:: DATASET EXTRACT ::

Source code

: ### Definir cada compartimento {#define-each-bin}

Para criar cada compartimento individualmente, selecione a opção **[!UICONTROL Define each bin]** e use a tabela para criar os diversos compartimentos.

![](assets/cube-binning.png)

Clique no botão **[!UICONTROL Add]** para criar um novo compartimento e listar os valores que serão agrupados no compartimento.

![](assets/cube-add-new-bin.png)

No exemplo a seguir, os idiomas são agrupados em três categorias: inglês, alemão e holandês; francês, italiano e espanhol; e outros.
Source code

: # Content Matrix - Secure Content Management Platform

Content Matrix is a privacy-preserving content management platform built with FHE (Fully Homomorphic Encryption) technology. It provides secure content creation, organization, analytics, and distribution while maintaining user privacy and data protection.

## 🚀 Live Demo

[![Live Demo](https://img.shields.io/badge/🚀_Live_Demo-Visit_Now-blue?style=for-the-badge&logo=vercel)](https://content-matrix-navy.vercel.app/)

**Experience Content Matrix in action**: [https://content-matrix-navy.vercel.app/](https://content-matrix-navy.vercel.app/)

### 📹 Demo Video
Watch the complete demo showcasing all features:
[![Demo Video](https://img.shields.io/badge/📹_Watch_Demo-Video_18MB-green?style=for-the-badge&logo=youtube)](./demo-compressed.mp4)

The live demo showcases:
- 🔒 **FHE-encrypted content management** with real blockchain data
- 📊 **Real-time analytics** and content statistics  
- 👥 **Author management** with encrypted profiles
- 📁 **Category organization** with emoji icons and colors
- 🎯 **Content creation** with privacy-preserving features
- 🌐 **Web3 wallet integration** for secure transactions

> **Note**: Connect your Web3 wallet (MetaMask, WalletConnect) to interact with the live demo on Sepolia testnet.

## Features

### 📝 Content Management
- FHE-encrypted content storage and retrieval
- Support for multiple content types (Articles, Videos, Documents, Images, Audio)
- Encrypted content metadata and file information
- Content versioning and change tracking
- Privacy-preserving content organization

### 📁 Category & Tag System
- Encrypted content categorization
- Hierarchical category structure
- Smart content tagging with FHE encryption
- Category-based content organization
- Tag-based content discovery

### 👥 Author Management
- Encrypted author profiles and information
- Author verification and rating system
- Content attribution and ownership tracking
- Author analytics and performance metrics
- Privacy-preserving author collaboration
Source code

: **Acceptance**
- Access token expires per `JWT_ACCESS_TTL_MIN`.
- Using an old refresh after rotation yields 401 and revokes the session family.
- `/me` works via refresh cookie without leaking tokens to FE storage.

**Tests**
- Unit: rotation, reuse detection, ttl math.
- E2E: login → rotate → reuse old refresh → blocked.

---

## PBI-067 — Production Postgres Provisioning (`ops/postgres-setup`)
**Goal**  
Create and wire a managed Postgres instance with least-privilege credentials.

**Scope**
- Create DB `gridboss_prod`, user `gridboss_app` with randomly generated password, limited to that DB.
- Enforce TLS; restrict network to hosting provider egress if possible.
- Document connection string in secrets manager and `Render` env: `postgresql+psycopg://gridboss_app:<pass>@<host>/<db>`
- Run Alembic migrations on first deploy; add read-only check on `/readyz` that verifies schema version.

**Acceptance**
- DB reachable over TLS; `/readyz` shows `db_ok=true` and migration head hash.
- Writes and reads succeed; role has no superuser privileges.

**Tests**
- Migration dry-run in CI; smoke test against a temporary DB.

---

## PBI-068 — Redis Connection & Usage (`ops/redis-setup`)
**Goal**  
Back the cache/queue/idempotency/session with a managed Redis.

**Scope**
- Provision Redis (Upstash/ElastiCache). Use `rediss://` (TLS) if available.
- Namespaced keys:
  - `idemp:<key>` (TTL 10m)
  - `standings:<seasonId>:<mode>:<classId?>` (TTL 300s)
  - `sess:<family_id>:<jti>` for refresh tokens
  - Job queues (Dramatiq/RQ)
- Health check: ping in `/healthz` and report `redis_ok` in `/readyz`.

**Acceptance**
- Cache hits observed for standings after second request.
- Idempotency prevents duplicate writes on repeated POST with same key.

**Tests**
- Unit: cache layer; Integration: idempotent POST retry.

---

:: INSTRUCTIONS TO FOLLOW ::
Could you copy out word for word the stretch of the data above, from the line containing "## PBI-067 —" through the line containing "Create and wire"?

:: YOUR RESPONSE ::
## PBI-067 — Production Postgres Provisioning (`ops/postgres-setup`)
**Goal**  
Create and wire a managed Postgres instance with least-privilege credentials.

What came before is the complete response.